La seconda questione riguarda quanto sia possibile usare un progetto commerciale globale come Balenciaga (ma ne abbiamo parlato anche per Gucci che si è recentemente separato dal suo direttore creativo Alessandro Michele) per fare passare messaggi sociali o politici a volte fortemente divisivi.

Demna Gvasalia, lui stesso rifugiato di origine georgiana, aveva messo in scena negli ultimi due show delle rappresentazioni della guerra, costringendo stampa e compratori a riflettere su argomenti di fatto molto lontani da una borsa da duemila euro.

Quando contenitore e contenuto, come in questo caso, sono così lontani, la loro dissonanza può diventare un elemento narrativo interessante ma può anche minare la credibilità del messaggio. L’unica cosa in grado di sostenere le scelte fatte e probabilmente anche l’unico modo per salvare marchio e azienda dai contraccolpi finanziari di caos come questi è l’intervento diretto della persona che ha pensato tutto, che ha creato questa linea di pensiero e di espressione visiva: il direttore creativo.

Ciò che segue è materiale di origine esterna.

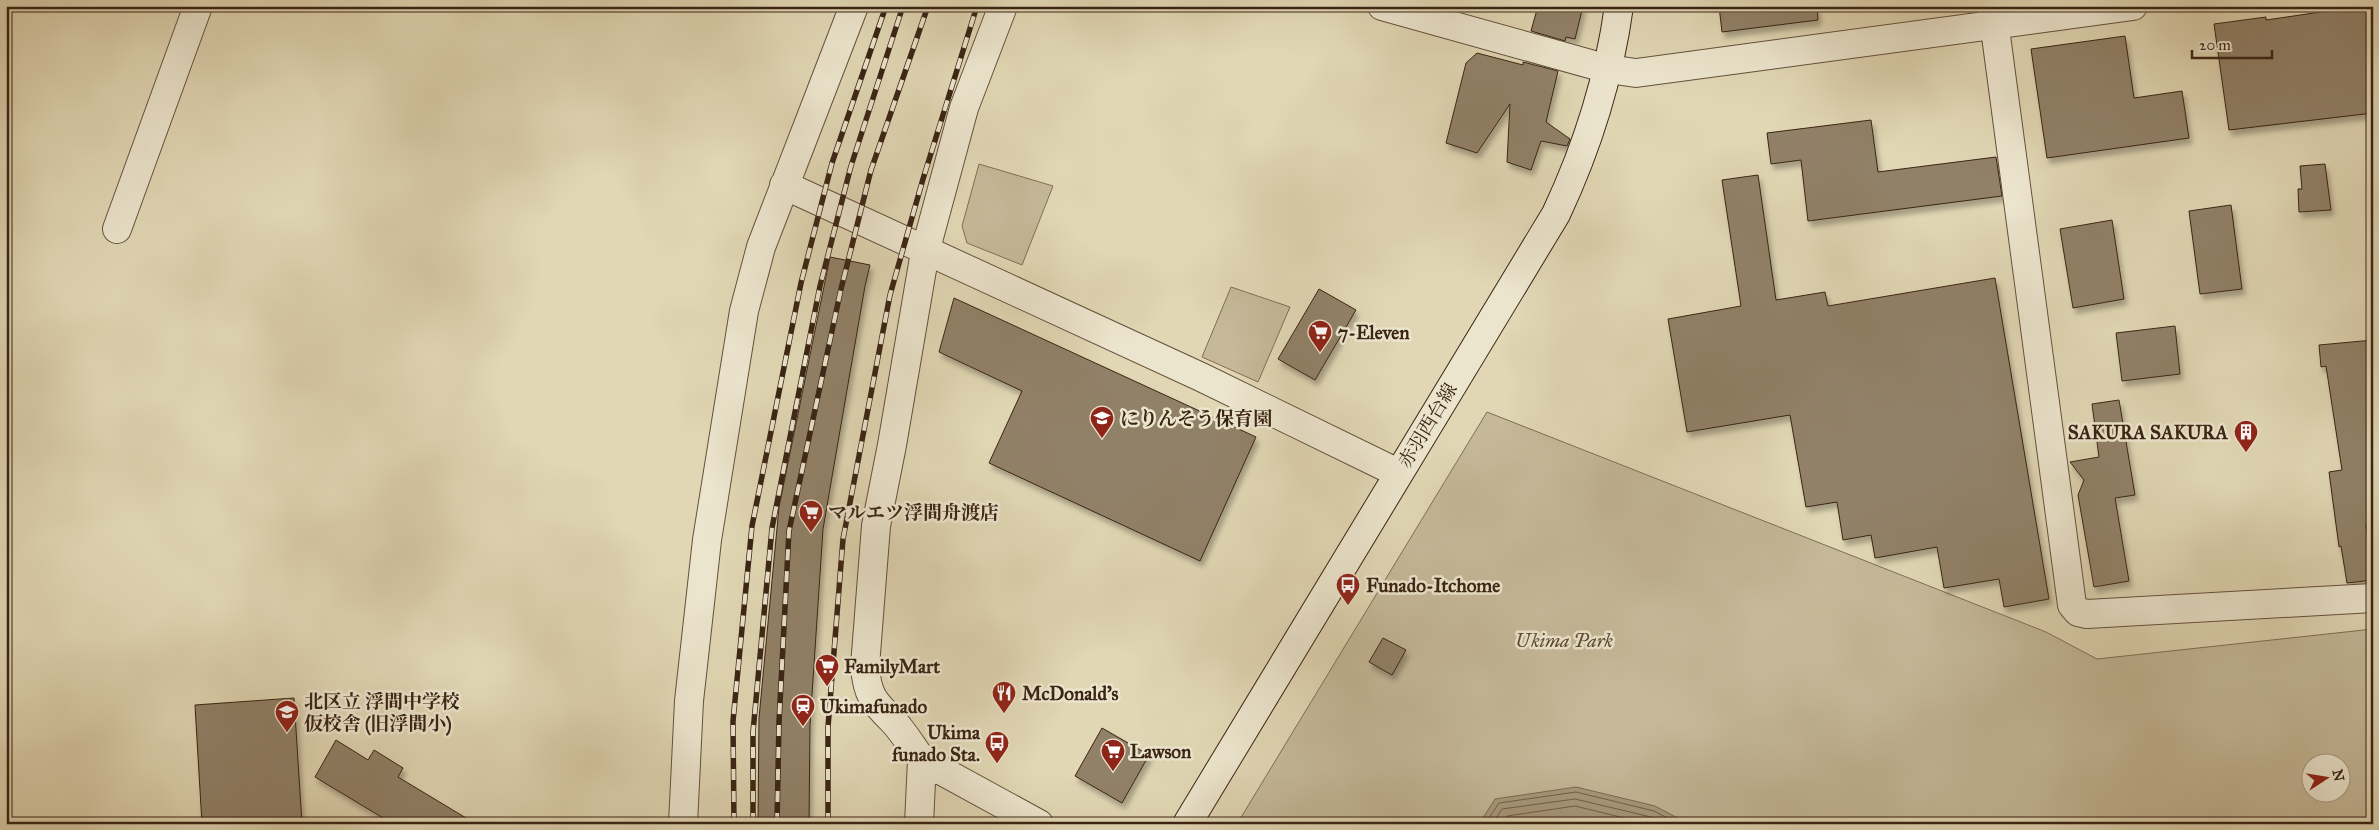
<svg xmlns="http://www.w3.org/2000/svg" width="2379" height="830" font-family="'IM FELL Great Primer','Noto Serif JP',serif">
<defs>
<filter id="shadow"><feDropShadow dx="3" dy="5.5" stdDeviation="2.5" flood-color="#0004"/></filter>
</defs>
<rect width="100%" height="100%" fill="#e1d7b4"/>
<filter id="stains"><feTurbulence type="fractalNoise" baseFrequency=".004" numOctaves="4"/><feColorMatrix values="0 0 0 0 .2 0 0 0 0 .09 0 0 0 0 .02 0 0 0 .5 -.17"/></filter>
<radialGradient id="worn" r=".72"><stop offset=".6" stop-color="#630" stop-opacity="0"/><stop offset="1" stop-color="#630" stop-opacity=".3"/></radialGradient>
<!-- green -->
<path fill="#c5b999" stroke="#806e56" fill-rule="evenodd" d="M979,164L1053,186L1022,265L967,243L962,226Z
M1231,287L1290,307L1258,382L1202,357Z
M1487,412L2046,632L2097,659L2373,629V824H1237ZM2312,762H2342V792H2312Z"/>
<!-- water -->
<path fill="#a89a7e" stroke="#7c6b54" d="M1576,787L1655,806L1689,824H1479L1495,799Z"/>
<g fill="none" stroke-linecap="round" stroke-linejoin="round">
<!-- shore -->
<path stroke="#715f49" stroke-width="1" d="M1485,824L1499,803L1576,792L1654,811L1679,824
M1492,824L1502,809L1575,799L1651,817L1665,824
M1501,824L1507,816L1575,806L1649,824"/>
</g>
<!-- building -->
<path fill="#918167" stroke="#3a2414" filter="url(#shadow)" d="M1538,6H1583L1575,39L1566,37L1565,41L1531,31Z
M1719,6H1817L1818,20L1722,32Z
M2362,6H2373V113L2229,130L2214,24L2266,17V20Z
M2125,36L2134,98L2182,91L2189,138L2047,158L2031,49Z
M1477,53L1523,65V62L1558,71L1546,122L1570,139L1567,146L1541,141L1531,170L1507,162L1510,104L1477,153L1446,143L1466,63Z
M1871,120L1878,172L1996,157L2002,196L1808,221L1801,160L1771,164L1767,133Z
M2325,164L2331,210L2299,212L2298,189H2302L2300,166Z
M1758,175L1776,300L1825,292L1828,306L1995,278L2049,599L2004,607L1999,579L1944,588L1937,547L1875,558L1871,535L1843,540L1837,502L1806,507L1790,415L1687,432L1668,319L1741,306L1722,180Z
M2231,205L2242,289L2200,294L2189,211Z
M2112,220L2124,299L2073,308L2060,229Z
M830,257L870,265L865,286L823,529L810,725L809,824H758L759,718L779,507Z
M1319,289L1356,310L1315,380L1278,359Z
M954,298L1256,437L1200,561L989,463L1022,391L939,352Z
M2175,326L2180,374L2122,381L2116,333Z
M2373,340V524L2366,525L2373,580L2347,583L2341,546L2339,547L2329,472L2342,470L2326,366L2321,367L2319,345Z
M2119,400L2135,495L2115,498L2129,581L2094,587L2078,495L2084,480L2070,462L2099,457L2092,404Z
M1383,638L1406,650L1392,675L1369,662Z
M294,698L302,824H202L195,705Z
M1102,728L1149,755L1122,803L1075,776Z
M336,740L368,760L374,750L403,768L398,777L476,824H393L315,777Z"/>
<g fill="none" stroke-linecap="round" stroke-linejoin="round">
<defs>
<path id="street" d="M1382,6L1608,69L1636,73L2133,6
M1992,6L2072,605L2078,612L2087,614L2373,598
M784,185L1201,377L1398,473
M117,229L198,6
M922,760C913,748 904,733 894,722C874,702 867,696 865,666L876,526L892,445L925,252L964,108L1003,6
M683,824L689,701L707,540L744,311L761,247L854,6
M919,824L922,760L1039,824"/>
<path id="secondary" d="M1187,824L1556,214C1587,148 1609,79 1619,6"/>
</defs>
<!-- street casing -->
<use href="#street" stroke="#64513c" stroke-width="30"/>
<!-- secondary casing -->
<use href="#secondary" stroke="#3a2414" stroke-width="30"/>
<!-- street -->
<use href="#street" stroke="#ece5ce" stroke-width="28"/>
<!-- secondary -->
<use href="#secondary" stroke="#ece5ce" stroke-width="28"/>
<defs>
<path id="rail" d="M734,824L733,721L752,526L801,283L832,163L886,6
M753,824V732L772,528L820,286L851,166L903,6
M777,824L779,722L789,531L841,289L871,170L928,6
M828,824V727L843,539L890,295L923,179L977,6"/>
</defs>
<!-- rail casing -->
<use href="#rail" stroke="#3a2414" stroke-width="5.5"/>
<!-- rail -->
<use href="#rail" stroke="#ece5ce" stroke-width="4" stroke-dasharray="11" stroke-linecap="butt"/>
</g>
<!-- icons -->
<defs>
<symbol id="supermarket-pin" viewBox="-11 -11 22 30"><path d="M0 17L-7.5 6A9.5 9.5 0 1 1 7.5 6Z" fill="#8f2418" stroke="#ece5ce"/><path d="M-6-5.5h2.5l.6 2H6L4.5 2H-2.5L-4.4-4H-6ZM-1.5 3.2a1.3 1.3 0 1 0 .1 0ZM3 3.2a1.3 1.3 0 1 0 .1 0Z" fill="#fff"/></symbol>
<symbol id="school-pin" viewBox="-11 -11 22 30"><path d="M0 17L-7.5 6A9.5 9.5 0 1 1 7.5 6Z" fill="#8f2418" stroke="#ece5ce"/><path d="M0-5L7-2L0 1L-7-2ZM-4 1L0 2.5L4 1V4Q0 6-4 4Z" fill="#fff"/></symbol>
<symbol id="building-pin" viewBox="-11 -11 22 30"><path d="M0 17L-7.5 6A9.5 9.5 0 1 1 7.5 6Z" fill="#8f2418" stroke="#ece5ce"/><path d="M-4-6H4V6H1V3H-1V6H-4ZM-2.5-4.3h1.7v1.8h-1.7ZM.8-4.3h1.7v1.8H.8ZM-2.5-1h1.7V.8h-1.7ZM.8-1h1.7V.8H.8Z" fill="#fff"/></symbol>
<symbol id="bus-pin" viewBox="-11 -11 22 30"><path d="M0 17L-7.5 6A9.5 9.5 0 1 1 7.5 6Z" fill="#8f2418" stroke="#ece5ce"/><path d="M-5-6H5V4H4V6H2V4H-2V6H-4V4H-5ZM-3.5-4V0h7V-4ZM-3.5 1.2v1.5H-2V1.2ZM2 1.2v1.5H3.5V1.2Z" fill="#fff"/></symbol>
<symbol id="restaurant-pin" viewBox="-11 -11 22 30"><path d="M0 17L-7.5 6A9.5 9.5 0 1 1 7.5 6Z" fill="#8f2418" stroke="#ece5ce"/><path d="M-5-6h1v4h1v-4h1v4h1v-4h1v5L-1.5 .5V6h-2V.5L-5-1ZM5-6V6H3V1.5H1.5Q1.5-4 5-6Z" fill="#fff"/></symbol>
<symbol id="station-pin" viewBox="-11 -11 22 30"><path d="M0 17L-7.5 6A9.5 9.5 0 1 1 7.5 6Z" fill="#8f2418" stroke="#ece5ce"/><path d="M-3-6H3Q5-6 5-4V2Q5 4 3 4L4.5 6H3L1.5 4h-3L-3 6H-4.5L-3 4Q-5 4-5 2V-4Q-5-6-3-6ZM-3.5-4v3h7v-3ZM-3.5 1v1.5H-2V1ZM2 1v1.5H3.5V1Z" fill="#fff"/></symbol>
</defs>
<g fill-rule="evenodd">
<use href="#supermarket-pin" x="1306" y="318" width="28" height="38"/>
<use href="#school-pin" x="1088" y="404" width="28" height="38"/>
<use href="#building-pin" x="2232" y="418" width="28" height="38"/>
<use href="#supermarket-pin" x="797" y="498" width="28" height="38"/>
<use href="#bus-pin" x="1334" y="571" width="28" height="38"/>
<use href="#supermarket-pin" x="813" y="652" width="28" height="38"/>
<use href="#restaurant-pin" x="990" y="679" width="28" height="38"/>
<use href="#station-pin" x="789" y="692" width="28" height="38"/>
<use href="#school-pin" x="273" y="698" width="28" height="38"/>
<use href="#bus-pin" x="983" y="729" width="28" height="38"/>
<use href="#supermarket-pin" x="1099" y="737" width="28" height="38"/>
</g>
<g text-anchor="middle" stroke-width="5" stroke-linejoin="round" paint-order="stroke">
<!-- poi labels -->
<g font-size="19" font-weight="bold" fill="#3a2414" stroke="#ece5ce" text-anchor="start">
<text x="1338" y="339">7-Eleven</text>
<text x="1120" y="425">にりんそう保育園</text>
<text x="2228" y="439" text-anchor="end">SAKURA SAKURA</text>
<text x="828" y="519">マルエツ浮間舟渡店</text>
<text x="1366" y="592">Funado-Itchome</text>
<text x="844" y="673">FamilyMart</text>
<text x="1022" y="700">McDonald's</text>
<text x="304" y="708">北区立 浮間中学校<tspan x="304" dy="22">仮校舎 (旧浮間小)</tspan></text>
<text x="820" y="713">Ukimafunado</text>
<text x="980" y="739" text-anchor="end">Ukima<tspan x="980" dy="22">funado Sta.</tspan></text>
<text x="1130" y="758">Lawson</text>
</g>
<!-- street labels -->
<g font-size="19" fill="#3a2414" stroke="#ece5ce">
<text transform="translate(1427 425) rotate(-59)" y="7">赤羽西台線</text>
</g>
<!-- park labels -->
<g font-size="19" font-style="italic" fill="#5d4935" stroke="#ece5ce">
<text x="1564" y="647">Ukima Park</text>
</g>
</g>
<!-- margin -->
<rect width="2379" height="830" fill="none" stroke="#e1d7b4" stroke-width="25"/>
<rect x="8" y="8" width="2364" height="815" fill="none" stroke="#3a2414" stroke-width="2.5"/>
<rect x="12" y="12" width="2354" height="805" fill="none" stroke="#3a2414"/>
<!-- north arrow -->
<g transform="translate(2326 778) rotate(78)"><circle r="24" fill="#ece5ce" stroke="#a59884"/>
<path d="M0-4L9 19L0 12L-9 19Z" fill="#8f2418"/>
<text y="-8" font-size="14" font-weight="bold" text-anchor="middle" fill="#3a2414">N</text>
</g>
<!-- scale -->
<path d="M2192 50v8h80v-8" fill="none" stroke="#3a2414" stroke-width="2.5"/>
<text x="2199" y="50" font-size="15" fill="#3a2414" stroke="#ece5ce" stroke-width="4" paint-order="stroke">20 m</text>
<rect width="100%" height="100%" filter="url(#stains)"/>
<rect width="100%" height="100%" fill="url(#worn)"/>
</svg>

Il fatto che la risposta di Demna sia arrivata con così grande ritardo, dopo che Balenciaga aveva detto di voler denunciare chi aveva prodotto il servizio fotografico (quindi tentando malamente di deresponsabilizzarsi), è sintomo che nella moda, e forse in generale, non esiste nessuna abitudine al confronto pubblico.

Per quanto la relazione che si instaura tra cliente, marchio e direttore creativo sia decisamente umana e i codici espressivi siano direttamente collegabili al pensiero di una persona e non ad una strategia di marketing, di fronte ad una tempesta mediatica di queste proporzioni le risposte sono sempre poco convincenti e soprattutto molto poco personali. È molto probabile che questi esempi, sempre più frequenti, costringano le aziende a valutare interventi più efficaci, veloci e soprattutto più sinceri.

Anche se spesso non ce ne accorgiamo, viviamo in tempi in cui la comunicazione, a qualsiasi livello, è estremamente pervasiva e lavora sull’immediatezza e sul conflitto per evitare confronti approfonditi. Noi utenti siamo spesso trascinati dentro vortici in cui manca un senso centrale e non riusciamo a mantenere una giusta distanza che ci dia lucidità di giudizio.

È necessario, credo, ricordarsi sempre di mettere in moto schemi di difesa critica, di riflessione e di discussione che sono l’unico strumento di protezione possibile per non finire ad affogare nel regno del vago, dell’indistinto, del falso ma sarebbe anche giusto che gli stessi meccanismi, prima, durante e dopo la valutazione di un progetto creativo, venissero messi in campo da chi vuole percorrere la strada difficile del pensiero libero, della provocazione, del cambiamento.